Всё это время дебаты в парламенте не прекращались. Наконец 12 июня закон был принят 154 голосами против 95. Через две недели его утвердил король, и 22 июля парламентская сессия завершилась.
На какое-то время герцог мог перевести дух — но ненадолго. Международная обстановка в то время тоже была напряжённой. В январе вспыхнуло восстание в Испании, и король Фердинанд VII был вынужден подчиниться якобинской конституции 1812 года. В марте Ришельё и Паскье отправили в Мадрид маркиза де Латур-Дюпена для посредничества между Бурбонами и повстанцами, однако Англия быстро добилась отмены французской дипломатической миссии. Эти события придали размах движениям карбонариев и франкмасонов в Неаполитанском королевстве; весной там сложился заговор офицеров с целью установления конституционной монархии. А от Италии до Франции рукой подать...

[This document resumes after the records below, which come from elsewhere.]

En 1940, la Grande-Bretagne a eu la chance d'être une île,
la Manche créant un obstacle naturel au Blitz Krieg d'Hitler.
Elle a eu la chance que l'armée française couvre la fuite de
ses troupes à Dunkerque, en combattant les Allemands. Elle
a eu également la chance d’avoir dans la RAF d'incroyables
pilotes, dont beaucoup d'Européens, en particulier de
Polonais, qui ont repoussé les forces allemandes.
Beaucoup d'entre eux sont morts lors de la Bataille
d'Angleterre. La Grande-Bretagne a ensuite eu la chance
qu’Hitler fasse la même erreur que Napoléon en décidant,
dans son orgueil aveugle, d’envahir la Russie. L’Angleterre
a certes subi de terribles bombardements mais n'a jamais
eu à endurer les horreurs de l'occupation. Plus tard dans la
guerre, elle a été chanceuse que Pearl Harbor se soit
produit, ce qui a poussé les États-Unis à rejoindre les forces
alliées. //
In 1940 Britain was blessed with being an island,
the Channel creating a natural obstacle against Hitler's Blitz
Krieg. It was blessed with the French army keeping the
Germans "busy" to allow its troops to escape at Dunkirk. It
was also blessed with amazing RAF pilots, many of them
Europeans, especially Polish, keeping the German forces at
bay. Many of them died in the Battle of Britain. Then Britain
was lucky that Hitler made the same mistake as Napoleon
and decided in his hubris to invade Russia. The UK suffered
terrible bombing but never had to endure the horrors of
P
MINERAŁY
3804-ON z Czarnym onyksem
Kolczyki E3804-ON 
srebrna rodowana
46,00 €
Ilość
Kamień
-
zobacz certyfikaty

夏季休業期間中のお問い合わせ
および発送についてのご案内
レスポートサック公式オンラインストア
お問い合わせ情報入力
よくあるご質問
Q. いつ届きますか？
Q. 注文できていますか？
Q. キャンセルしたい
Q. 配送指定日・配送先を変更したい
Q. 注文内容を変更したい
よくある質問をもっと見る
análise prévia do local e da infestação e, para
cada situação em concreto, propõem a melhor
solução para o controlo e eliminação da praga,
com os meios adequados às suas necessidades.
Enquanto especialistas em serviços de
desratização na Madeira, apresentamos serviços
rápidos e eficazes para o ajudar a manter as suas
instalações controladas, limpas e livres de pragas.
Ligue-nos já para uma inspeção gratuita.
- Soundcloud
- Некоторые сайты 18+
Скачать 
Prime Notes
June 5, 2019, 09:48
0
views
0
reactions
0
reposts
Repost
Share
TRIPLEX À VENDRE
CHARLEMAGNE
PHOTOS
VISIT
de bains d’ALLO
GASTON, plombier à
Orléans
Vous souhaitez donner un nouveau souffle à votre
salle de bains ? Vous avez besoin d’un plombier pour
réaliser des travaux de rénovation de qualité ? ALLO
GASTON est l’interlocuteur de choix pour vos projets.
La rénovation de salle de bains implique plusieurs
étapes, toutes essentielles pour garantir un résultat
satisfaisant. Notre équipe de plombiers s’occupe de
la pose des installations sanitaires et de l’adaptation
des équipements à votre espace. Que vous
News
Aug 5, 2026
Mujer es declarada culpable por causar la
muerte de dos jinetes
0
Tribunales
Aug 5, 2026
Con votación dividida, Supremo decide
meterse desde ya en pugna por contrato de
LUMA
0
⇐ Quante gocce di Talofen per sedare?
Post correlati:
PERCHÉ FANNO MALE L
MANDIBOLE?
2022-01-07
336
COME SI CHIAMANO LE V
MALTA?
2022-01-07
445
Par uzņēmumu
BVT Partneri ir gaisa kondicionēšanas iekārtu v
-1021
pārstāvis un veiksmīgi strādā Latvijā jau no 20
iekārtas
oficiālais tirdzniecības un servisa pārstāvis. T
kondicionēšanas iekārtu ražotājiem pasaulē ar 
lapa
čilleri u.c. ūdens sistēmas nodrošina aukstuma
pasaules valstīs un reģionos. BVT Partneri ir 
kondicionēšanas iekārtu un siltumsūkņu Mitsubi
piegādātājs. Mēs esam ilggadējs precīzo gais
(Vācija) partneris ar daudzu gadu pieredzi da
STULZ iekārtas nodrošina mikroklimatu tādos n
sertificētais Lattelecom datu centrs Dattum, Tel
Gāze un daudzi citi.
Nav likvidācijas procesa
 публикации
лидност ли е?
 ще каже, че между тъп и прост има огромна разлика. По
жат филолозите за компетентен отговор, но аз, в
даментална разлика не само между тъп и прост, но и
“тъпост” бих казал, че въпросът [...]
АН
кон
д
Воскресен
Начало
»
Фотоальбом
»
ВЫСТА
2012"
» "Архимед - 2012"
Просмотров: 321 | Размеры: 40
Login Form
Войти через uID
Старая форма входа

В середине августа в Эпинале был арестован драгунский подполковник в отставке Огюстен Жозеф Карон по обвинению в подготовке военного мятежа на манер испанского; 19-го числа волна арестов офицеров и унтер-офицеров прокатилась по четырём легионам, расквартированным в Париже, а также королевской гвардии, было схвачено 138 человек, некоторым удалось бежать. В «Универсальном вестнике» напечатали сообщение о раскрытии заговора с целью свержения монархии и провозглашения правителем «одного из членов семейства Бонапарт» (сына Наполеона).
К счастью, 29 сентября вдова герцога Беррийского Мария Каролина произвела на свет младенца мужского пола, которому Людовик XVIII присвоил титул герцога Бордоского в честь первого города, перешедшего на сторону Бурбонов в 1814 году (при крещении, которое состоится 1 мая 1821 года, мальчик будет наречен Генрихом). Род Бурбонов не пресёкся, младенца величали «дитя чуда». Ришельё искренне радовался этому событию, но вместе с тем не мог не испытывать тревоги: рождение мальчика ослабляло позиции его дяди герцога Ангулемского, союзника Дюка, и придавало больше веса Месье в его отношениях с королём. В день благодарственного молебна по случаю чудесного рождения Ришельё прогуливался по своему саду вместе с Поццо ди Борго. Заслышав звон колоколов, Поццо сказал: «Это поминальный звон по династии», — и собеседник с ним согласился...
76
Право голоса получали те, кто платил не менее 300 франков прямых налогов — земельного, на движимое имущество, на экономическую деятельность, на двери и окна (первые три были введены Законодательным собранием, последний — Директорией в 1798 году, им облагались владельцы недвижимости, а уплачиваемая сумма зависела от количества и размера окон и дверей; он будет отменён только в 1926 году).